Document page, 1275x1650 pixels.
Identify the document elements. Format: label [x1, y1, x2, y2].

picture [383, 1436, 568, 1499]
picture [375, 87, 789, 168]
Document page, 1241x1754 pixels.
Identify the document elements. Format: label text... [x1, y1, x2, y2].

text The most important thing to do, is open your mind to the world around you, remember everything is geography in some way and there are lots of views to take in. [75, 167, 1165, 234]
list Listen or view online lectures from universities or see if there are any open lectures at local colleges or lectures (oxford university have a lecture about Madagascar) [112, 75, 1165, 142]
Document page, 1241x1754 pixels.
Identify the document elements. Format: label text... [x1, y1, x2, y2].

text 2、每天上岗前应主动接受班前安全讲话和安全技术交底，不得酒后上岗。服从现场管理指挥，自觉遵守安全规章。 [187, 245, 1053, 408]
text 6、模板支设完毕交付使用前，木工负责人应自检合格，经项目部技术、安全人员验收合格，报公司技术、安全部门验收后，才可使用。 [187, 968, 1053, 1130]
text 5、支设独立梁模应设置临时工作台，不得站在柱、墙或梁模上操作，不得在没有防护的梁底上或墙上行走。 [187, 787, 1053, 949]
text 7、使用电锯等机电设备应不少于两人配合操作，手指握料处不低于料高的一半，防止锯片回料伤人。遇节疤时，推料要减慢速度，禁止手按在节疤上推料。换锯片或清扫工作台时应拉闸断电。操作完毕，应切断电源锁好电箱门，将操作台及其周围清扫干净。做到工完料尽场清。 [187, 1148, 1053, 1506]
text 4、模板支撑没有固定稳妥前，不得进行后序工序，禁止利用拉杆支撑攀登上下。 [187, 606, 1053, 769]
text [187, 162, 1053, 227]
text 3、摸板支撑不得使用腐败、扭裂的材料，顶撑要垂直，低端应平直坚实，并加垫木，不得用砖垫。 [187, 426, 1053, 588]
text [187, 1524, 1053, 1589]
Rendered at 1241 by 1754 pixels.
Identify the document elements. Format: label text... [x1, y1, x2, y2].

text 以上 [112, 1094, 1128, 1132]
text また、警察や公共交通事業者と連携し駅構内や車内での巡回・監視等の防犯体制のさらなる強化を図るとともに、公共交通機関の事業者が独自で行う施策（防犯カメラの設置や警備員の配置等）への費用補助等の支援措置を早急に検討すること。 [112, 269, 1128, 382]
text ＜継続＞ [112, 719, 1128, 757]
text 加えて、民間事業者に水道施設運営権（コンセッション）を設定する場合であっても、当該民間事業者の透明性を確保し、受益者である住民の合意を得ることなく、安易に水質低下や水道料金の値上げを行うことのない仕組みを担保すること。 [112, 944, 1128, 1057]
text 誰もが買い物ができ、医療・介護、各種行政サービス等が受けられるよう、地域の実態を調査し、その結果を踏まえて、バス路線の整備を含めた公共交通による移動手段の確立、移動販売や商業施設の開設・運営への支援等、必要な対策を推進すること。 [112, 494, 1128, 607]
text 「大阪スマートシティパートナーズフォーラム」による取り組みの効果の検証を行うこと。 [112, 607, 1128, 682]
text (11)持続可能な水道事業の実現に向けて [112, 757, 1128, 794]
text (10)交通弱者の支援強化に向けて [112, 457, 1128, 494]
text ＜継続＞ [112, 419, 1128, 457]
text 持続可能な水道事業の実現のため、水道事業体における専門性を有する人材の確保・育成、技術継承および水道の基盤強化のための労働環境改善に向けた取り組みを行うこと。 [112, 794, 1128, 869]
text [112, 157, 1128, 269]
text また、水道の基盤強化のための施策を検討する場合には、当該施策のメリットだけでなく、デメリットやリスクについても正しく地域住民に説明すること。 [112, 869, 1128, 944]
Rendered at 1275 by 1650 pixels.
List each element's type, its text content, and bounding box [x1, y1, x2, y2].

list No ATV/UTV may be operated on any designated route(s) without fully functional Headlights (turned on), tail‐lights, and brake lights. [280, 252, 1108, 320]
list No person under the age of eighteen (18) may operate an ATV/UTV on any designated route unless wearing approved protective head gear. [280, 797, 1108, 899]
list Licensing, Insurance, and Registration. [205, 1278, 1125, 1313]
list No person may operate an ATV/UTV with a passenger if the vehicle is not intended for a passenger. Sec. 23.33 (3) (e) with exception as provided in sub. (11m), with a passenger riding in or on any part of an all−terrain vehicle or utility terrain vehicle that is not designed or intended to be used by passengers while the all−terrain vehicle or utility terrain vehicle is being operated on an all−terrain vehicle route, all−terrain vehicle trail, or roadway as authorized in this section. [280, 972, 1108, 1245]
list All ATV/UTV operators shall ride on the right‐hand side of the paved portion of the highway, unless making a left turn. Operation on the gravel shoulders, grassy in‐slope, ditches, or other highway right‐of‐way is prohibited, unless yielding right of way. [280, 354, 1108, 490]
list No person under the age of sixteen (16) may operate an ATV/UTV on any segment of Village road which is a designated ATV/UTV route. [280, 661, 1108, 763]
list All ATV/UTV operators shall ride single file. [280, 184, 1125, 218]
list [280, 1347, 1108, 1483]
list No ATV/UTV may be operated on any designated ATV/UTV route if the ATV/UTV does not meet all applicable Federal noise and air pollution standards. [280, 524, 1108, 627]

+--

Once more, write out the entries exactly as they were written.

▶ [RESPONSE]
Document page, 1275x1650 pixels.
Identify the document elements. Format: label [x1, y1, x2, y2].

picture [383, 1436, 568, 1499]
picture [375, 87, 789, 168]
Document page, 1241x1754 pixels.
Identify the document elements. Format: label text... [x1, y1, x2, y2].

text The most important thing to do, is open your mind to the world around you, remember everything is geography in some way and there are lots of views to take in. [75, 167, 1165, 234]
list Listen or view online lectures from universities or see if there are any open lectures at local colleges or lectures (oxford university have a lecture about Madagascar) [112, 75, 1165, 142]
Document page, 1241x1754 pixels.
Identify the document elements. Format: label text... [x1, y1, x2, y2].

text 2、每天上岗前应主动接受班前安全讲话和安全技术交底，不得酒后上岗。服从现场管理指挥，自觉遵守安全规章。 [187, 245, 1053, 408]
text 6、模板支设完毕交付使用前，木工负责人应自检合格，经项目部技术、安全人员验收合格，报公司技术、安全部门验收后，才可使用。 [187, 968, 1053, 1130]
text 5、支设独立梁模应设置临时工作台，不得站在柱、墙或梁模上操作，不得在没有防护的梁底上或墙上行走。 [187, 787, 1053, 949]
text 7、使用电锯等机电设备应不少于两人配合操作，手指握料处不低于料高的一半，防止锯片回料伤人。遇节疤时，推料要减慢速度，禁止手按在节疤上推料。换锯片或清扫工作台时应拉闸断电。操作完毕，应切断电源锁好电箱门，将操作台及其周围清扫干净。做到工完料尽场清。 [187, 1148, 1053, 1506]
text 4、模板支撑没有固定稳妥前，不得进行后序工序，禁止利用拉杆支撑攀登上下。 [187, 606, 1053, 769]
text [187, 162, 1053, 227]
text 3、摸板支撑不得使用腐败、扭裂的材料，顶撑要垂直，低端应平直坚实，并加垫木，不得用砖垫。 [187, 426, 1053, 588]
text [187, 1524, 1053, 1589]
Rendered at 1241 by 1754 pixels.
Identify the document elements. Format: label text... [x1, y1, x2, y2].

text 以上 [112, 1094, 1128, 1132]
text また、警察や公共交通事業者と連携し駅構内や車内での巡回・監視等の防犯体制のさらなる強化を図るとともに、公共交通機関の事業者が独自で行う施策（防犯カメラの設置や警備員の配置等）への費用補助等の支援措置を早急に検討すること。 [112, 269, 1128, 382]
text ＜継続＞ [112, 719, 1128, 757]
text 加えて、民間事業者に水道施設運営権（コンセッション）を設定する場合であっても、当該民間事業者の透明性を確保し、受益者である住民の合意を得ることなく、安易に水質低下や水道料金の値上げを行うことのない仕組みを担保すること。 [112, 944, 1128, 1057]
text 誰もが買い物ができ、医療・介護、各種行政サービス等が受けられるよう、地域の実態を調査し、その結果を踏まえて、バス路線の整備を含めた公共交通による移動手段の確立、移動販売や商業施設の開設・運営への支援等、必要な対策を推進すること。 [112, 494, 1128, 607]
text 「大阪スマートシティパートナーズフォーラム」による取り組みの効果の検証を行うこと。 [112, 607, 1128, 682]
text (11)持続可能な水道事業の実現に向けて [112, 757, 1128, 794]
text (10)交通弱者の支援強化に向けて [112, 457, 1128, 494]
text ＜継続＞ [112, 419, 1128, 457]
text 持続可能な水道事業の実現のため、水道事業体における専門性を有する人材の確保・育成、技術継承および水道の基盤強化のための労働環境改善に向けた取り組みを行うこと。 [112, 794, 1128, 869]
text [112, 157, 1128, 269]
text また、水道の基盤強化のための施策を検討する場合には、当該施策のメリットだけでなく、デメリットやリスクについても正しく地域住民に説明すること。 [112, 869, 1128, 944]
Rendered at 1275 by 1650 pixels.
List each element's type, its text content, and bounding box [x1, y1, x2, y2].

list No ATV/UTV may be operated on any designated route(s) without fully functional Headlights (turned on), tail‐lights, and brake lights. [280, 252, 1108, 320]
list No person under the age of eighteen (18) may operate an ATV/UTV on any designated route unless wearing approved protective head gear. [280, 797, 1108, 899]
list Licensing, Insurance, and Registration. [205, 1278, 1125, 1313]
list No person may operate an ATV/UTV with a passenger if the vehicle is not intended for a passenger. Sec. 23.33 (3) (e) with exception as provided in sub. (11m), with a passenger riding in or on any part of an all−terrain vehicle or utility terrain vehicle that is not designed or intended to be used by passengers while the all−terrain vehicle or utility terrain vehicle is being operated on an all−terrain vehicle route, all−terrain vehicle trail, or roadway as authorized in this section. [280, 972, 1108, 1245]
list All ATV/UTV operators shall ride on the right‐hand side of the paved portion of the highway, unless making a left turn. Operation on the gravel shoulders, grassy in‐slope, ditches, or other highway right‐of‐way is prohibited, unless yielding right of way. [280, 354, 1108, 490]
list No person under the age of sixteen (16) may operate an ATV/UTV on any segment of Village road which is a designated ATV/UTV route. [280, 661, 1108, 763]
list All ATV/UTV operators shall ride single file. [280, 184, 1125, 218]
list [280, 1347, 1108, 1483]
list No ATV/UTV may be operated on any designated ATV/UTV route if the ATV/UTV does not meet all applicable Federal noise and air pollution standards. [280, 524, 1108, 627]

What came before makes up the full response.